For this week’s post, I offer a plug. I just posted to SSRN a draft chapter, Limiting Litigation Through Corporate Governance Documents, for the forthcoming Research Handbook on Representative Stockholder Litigation (Sean Griffith et al., eds. 2017), published by Edward Elgar Publishing. For those who are interested, here is the abstract:
There has recently been a surge of interest in “privately ordered” solutions to the problem of frivolous stockholder litigation, in the form of corporate bylaw and charter provisions that place new limitations on plaintiffs’ ability to bring claims. The most popular type of provision has been the forum selection clause; other provisions that have been imposed include arbitration requirements, fee-shifting to require that losing plaintiffs pay defendants’ attorneys’ fees, and minimum stake requirements. Proponents argue that these provisions favor shareholders by sparing the corporation the expense of defending against meritless litigation. Drawing on the metaphor of corporation as contract, they argue that litigation limits are often enforced in ordinary commercial contracts, and that bylaws and charter provisions should be interpreted similarly.

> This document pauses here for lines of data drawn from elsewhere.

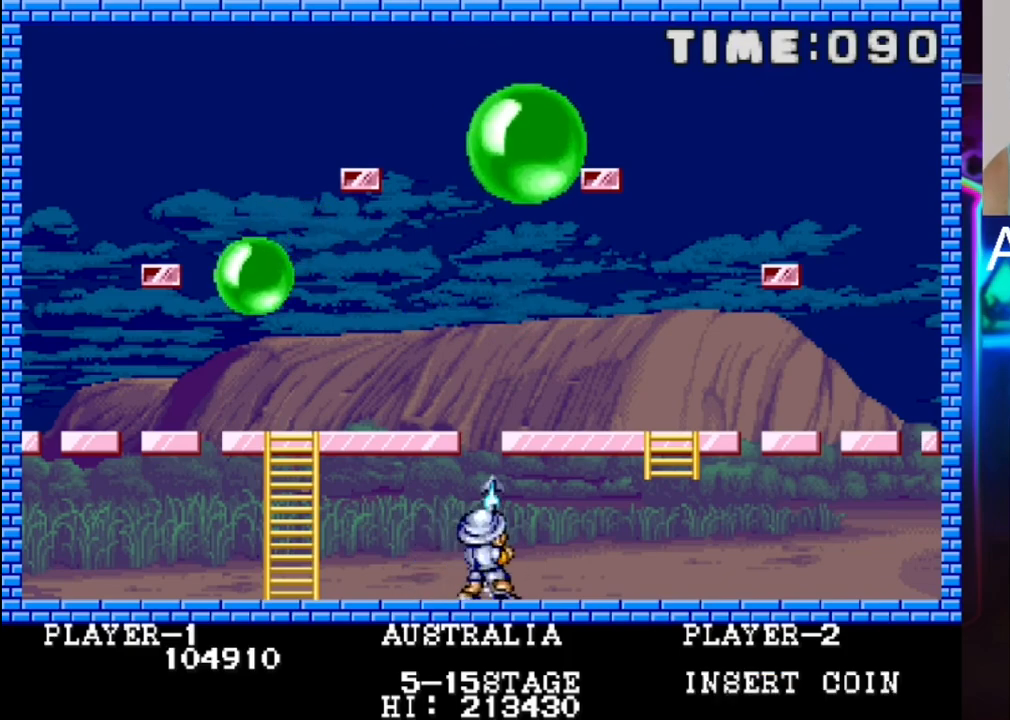
{"buttons": [], "events": [[83, "DPAD_LEFT", "down"], [83, "DPAD_UP", "down"], [150, "DPAD_UP", "up"], [483, "DPAD_LEFT", "up"]]}
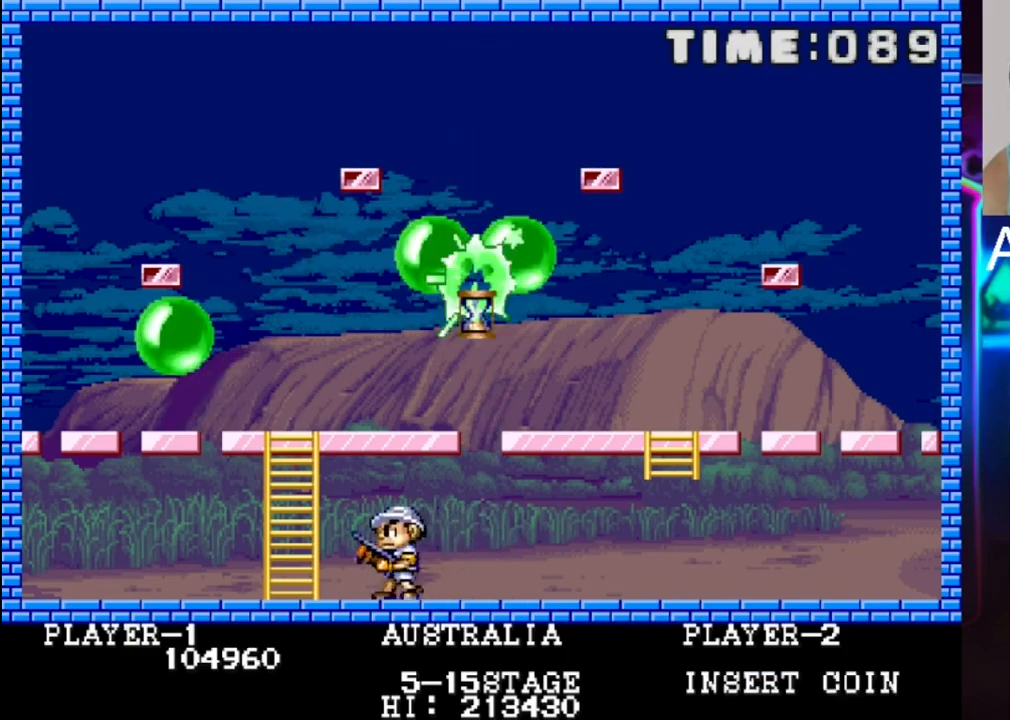
{"buttons": ["DPAD_RIGHT"], "events": [[250, "DPAD_RIGHT", "down"]]}
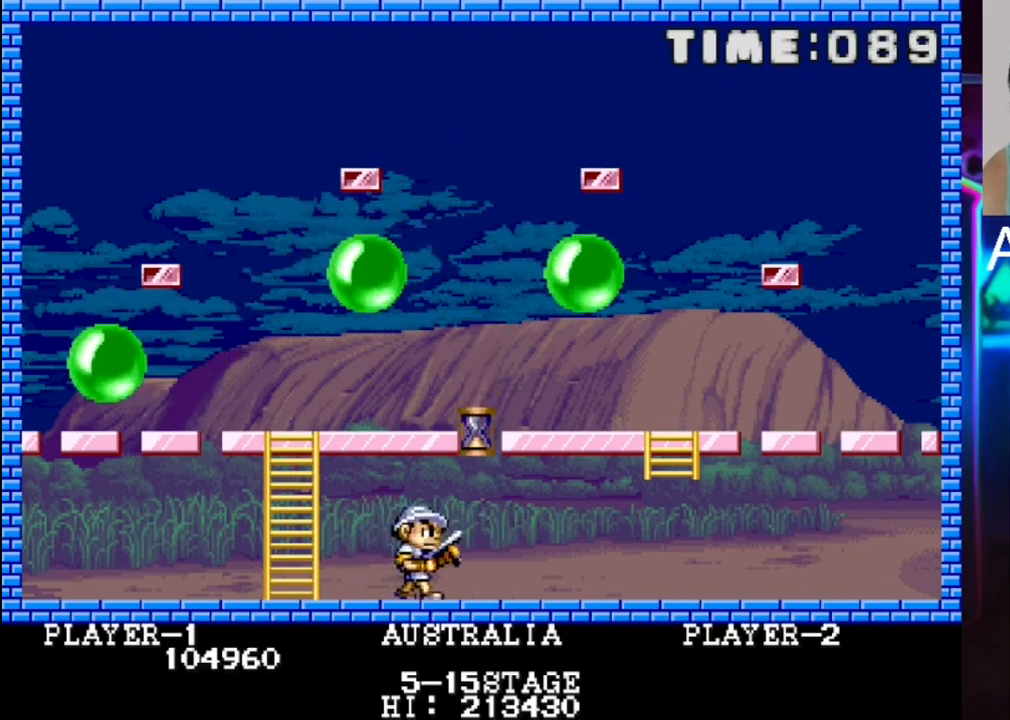
{"buttons": ["DPAD_LEFT"], "events": [[150, "DPAD_RIGHT", "up"], [367, "DPAD_LEFT", "down"]]}
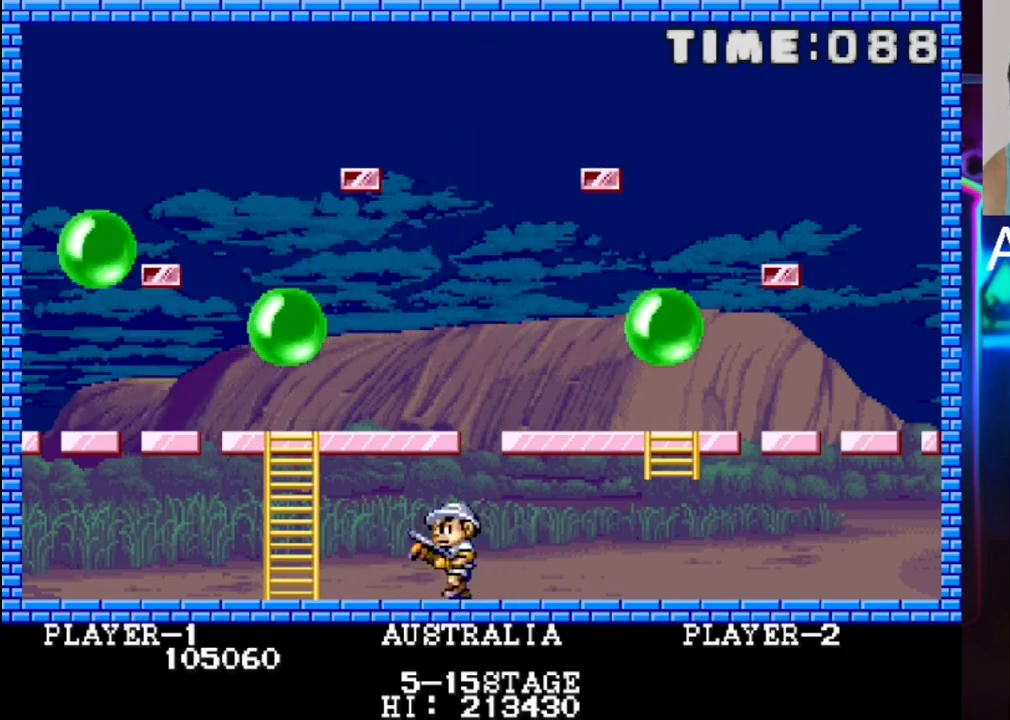
{"buttons": ["DPAD_LEFT"], "events": []}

In this chapter, I recount the history of these provisions and the state of the law regarding their enforceability. I then discuss some of the doctrinal and policy questions that have been raised regarding different types of litigation limits, and the propriety of private ordering in this context. In particular, I explore how corporate managers’ structural and informational advantages may make litigation limits easy to abuse; moreover, litigation itself serves public purposes that may be more appropriately subject to public control.